Indonesia dan Prancis Jajaki Kolaborasi Energi Nuklir, Optimalkan Teknologi Terdepan

ilustrasi
ilustrasi

Jakarta|EGINDO.co Agenda Presiden Prabowo Subianto ke Prancis pada 13–15 Juli 2025 kembali menegaskan energi nuklir sebagai bagian utama strategi energi nasional.

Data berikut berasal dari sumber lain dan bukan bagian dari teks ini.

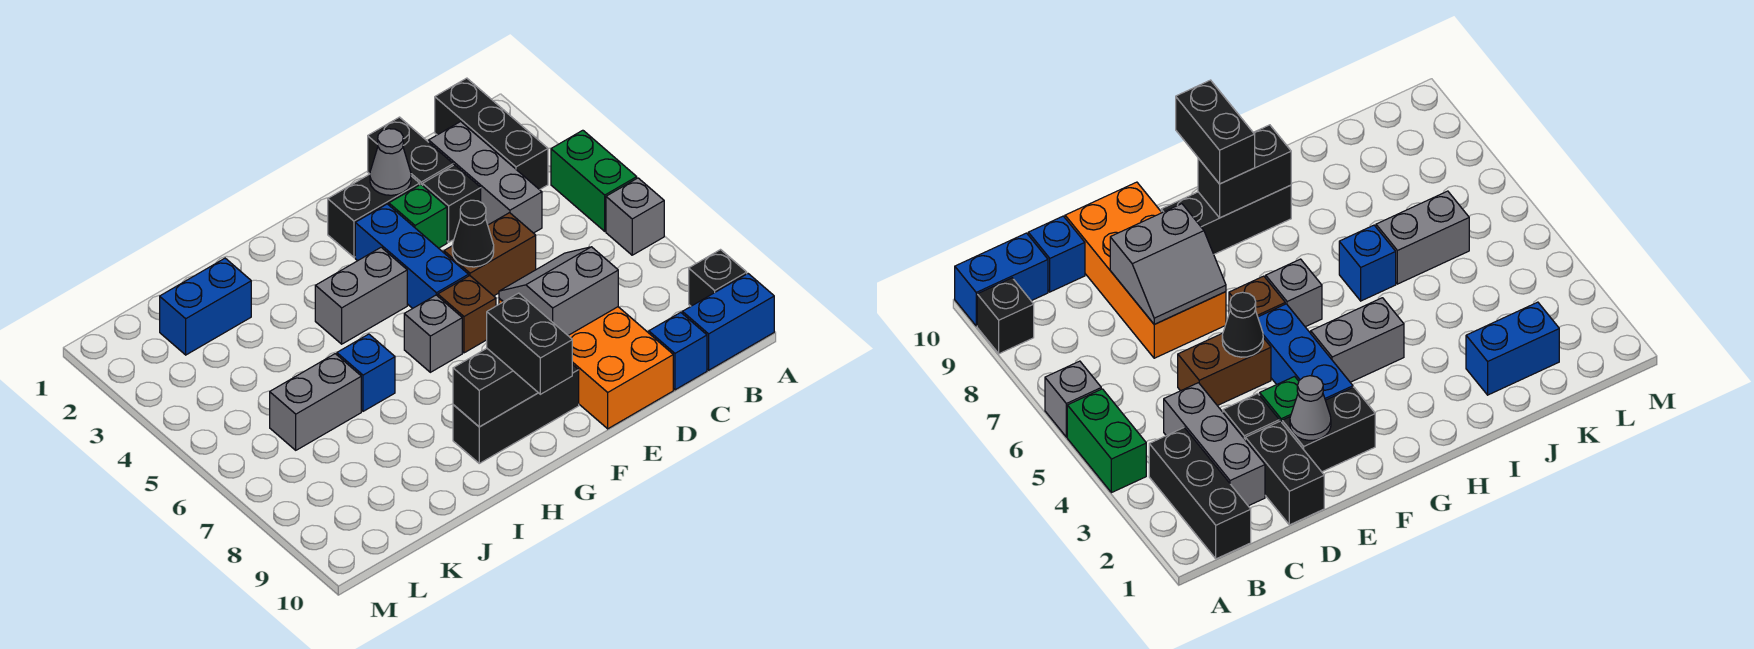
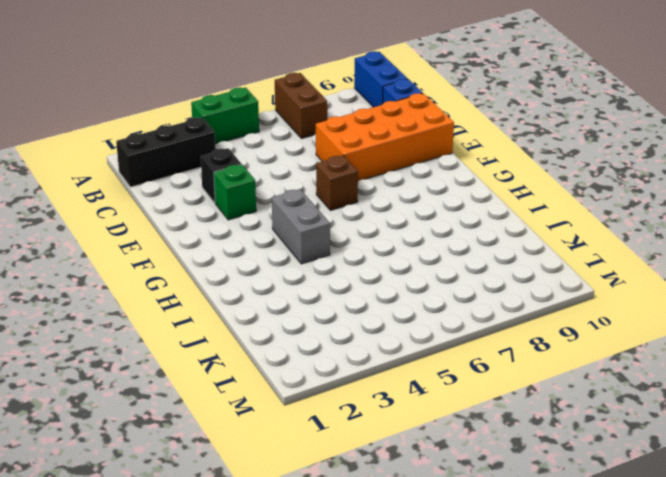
brown brick A7:B7 level 1 -> brown brick D5:E5 level 1
none -> grey brick A6 level 1
none -> black brick A9 level 1
none -> grey brick C2:C4 level 1

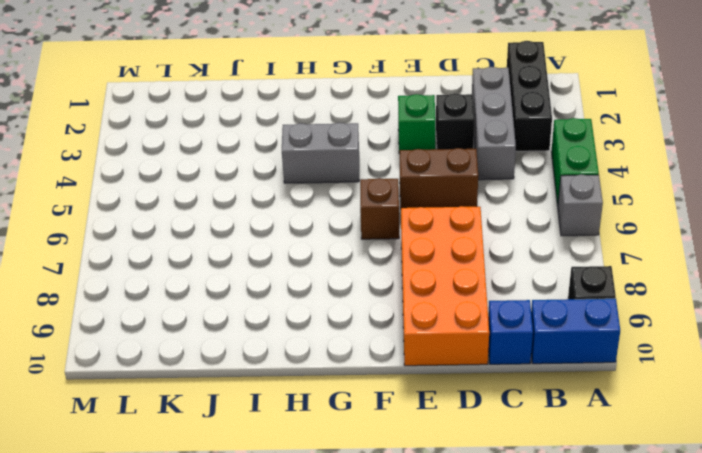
none -> black brick D1:D2 level 1
none -> black brick E2:F2 level 1
none -> blue brick F3:F5 level 1

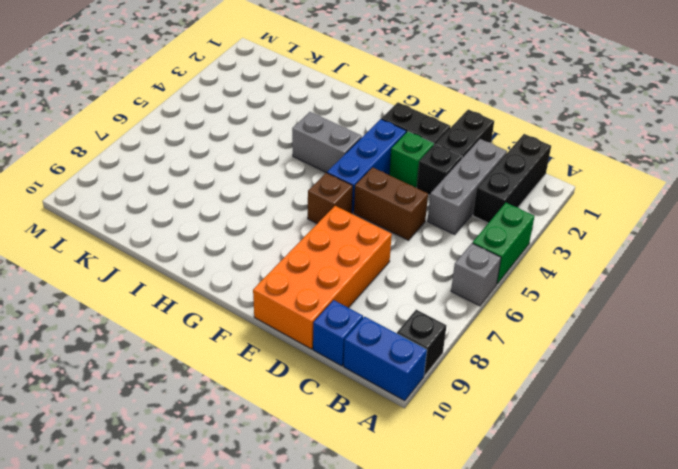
none -> black brick F9:H9 level 1
none -> grey brick G6 level 1
none -> blue brick I6 level 1

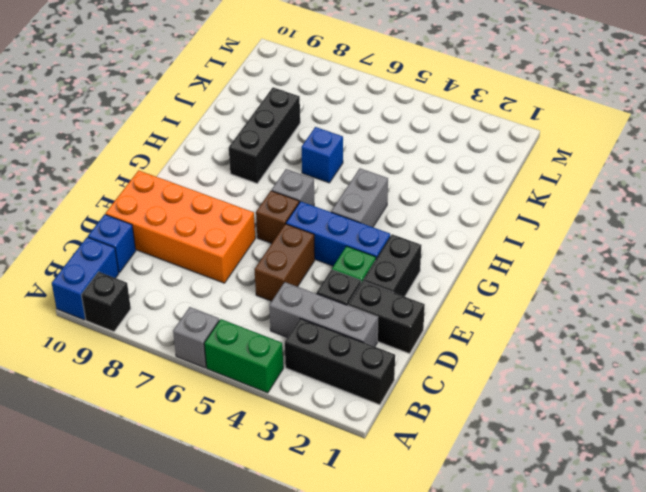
black brick H8:J8 level 1 -> black brick F9:H9 level 1
none -> blue brick J2:K2 level 1
none -> grey brick J6:K6 level 1
none -> grey slope D7:E8 level 2 top 8

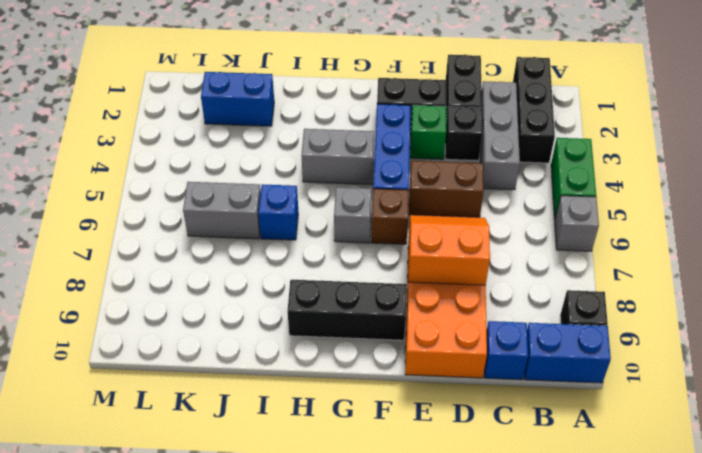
orange slope D7:E8 level 2 top 8 -> grey slope D7:E8 level 2 top 8
none -> grey cone E2 level 2
none -> black cone E5 level 2
none -> black brick G9:H9 level 2

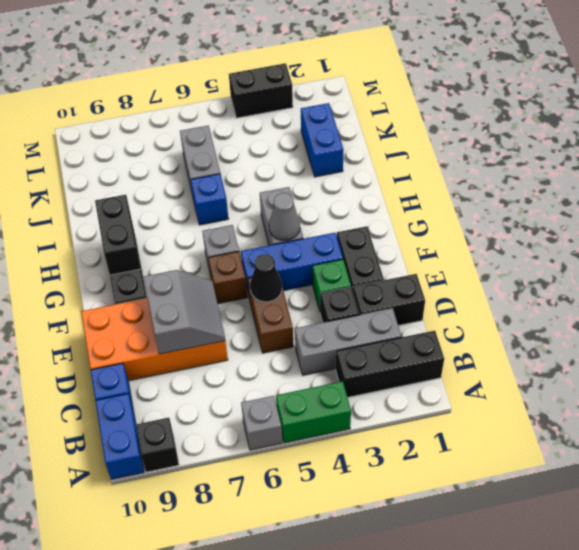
grey cone G4 level 2 -> grey cone E2 level 2
black brick M3:M4 level 1 -> black brick G9:G10 level 3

Dalam kunjungan tersebut, Pemerintah Indonesia membuka peluang kerja sama dengan Prancis guna mengembangkan Pembangkit Listrik Tenaga Nuklir (PLTN), seiring ambisi transisi menuju energi rendah karbon.

Hashim Djojohadikusumo, Utusan Khusus Presiden untuk Perubahan Iklim dan Energi, menyampaikan bahwa sejumlah perusahaan Prancis menunjukkan minat besar terhadap investasi sektor energi baru dan terbarukan (EBT) di Indonesia, terutama PLTA, dan tidak menutup kemungkinan PLTN juga diikutkan. “Industri nuklir Prancis sangat maju; sekitar 68 %–70 % listrik mereka berasal dari nuclear,” ujarnya di Paris—the angka ini sesuai dengan data World Nuclear Association dan Ember.

Menurut Ember, pada 2024–Prancis menghasilkan 94 % listrik dari sumber rendah karbon—termasuk nuklir, angin, dan surya—jauh di atas rata-rata global 41 % . Pemerintah Prancis pun menargetkan porsi energi terbarukan sebesar 35 % pada 2030, meski masih di bawah standar IEA 60 % untuk skenario Nol Emisi Bersih.

Hashim juga menekankan bahwa PLTN termasuk salah satu pembangkit paling aman: hanya tiga insiden besar dalam 40–50 tahun terakhir—Chernobyl, Three Mile Island, dan Fukushima—yang menurutnya disebabkan oleh human error. Untuk menekan risiko tersebut, Indonesia berencana memanfaatkan teknologi kecerdasan buatan (AI) agar pengoperasian dikendalikan sistem komputer dengan peran manusia yang minimal.

Menteri Koordinator Bidang Perekonomian Airlangga Hartarto menambahkan bahwa selain Prancis, Indonesia telah menjalin MoU dengan Jepang dan AS untuk mengembangkan Small Modular Reactor (SMR) berkapasitas 80 MW. Langkah ini dipandang sebagai fase pembelajaran sebelum melangkah ke PLTN berkapasitas besar. Beliau juga mencatat tren pembangunan PLTN di kawasan Asia—Korea Selatan, Jepang, dan China—yang kini semakin kompetitif dari segi biaya.

Saat ini, Indonesia telah mencatat rencana pengembangan PLTN tahap awal 500 MW, yang akan ditingkatkan secara bertahap hingga total 10 GW—sejalan dengan Rencana Usaha Penyediaan Tenaga Listrik (RUPTL) PT PLN 2025–2035. Targetnya, pasokan listrik dari PLTN masuk ke jaringan pada tahun 2032–2033, dengan lokasi awal berada di Sumatra dan Kalimantan—250 MW per wilayah.

Lebih lanjut, Hashim menunjukkan bahwa PLTN terapung, yaitu SMR yang ditempatkan di kapal, sangat cocok untuk menjangkau wilayah Indonesia bagian timur yang pulau-pulaunya terpencil. Gagasan ini sesuai dengan kondisi geografis Indonesia yang memerlukan skema pembangkit fleksibel.

Menurut data BRIN, saat ini terdapat lebih dari 400 PLTN di seluruh dunia, dan 61 unit lagi sedang dibangun. Beberapa negara berkembang, seperti Turki, Mesir, dan Bangladesh, sudah memanfaatkan teknologi nuklir dari Rusia sebagai bagian dari strategi pertumbuhan ekonomi mereka.

Sebagai tambahan, Reuters melaporkan bahwa Indonesia menargetkan total kapasitas nuklir sebesar 10 GW pada 2040, sebagai bagian dari ekspansi energi hingga 103 GW—termasuk dari SBY baru, geothermal, solar, dan gas. Hal ini mencerminkan ambisi besar negeri ini untuk memperluas kapasitas energi rendah karbon dalam dua dekade mendatang.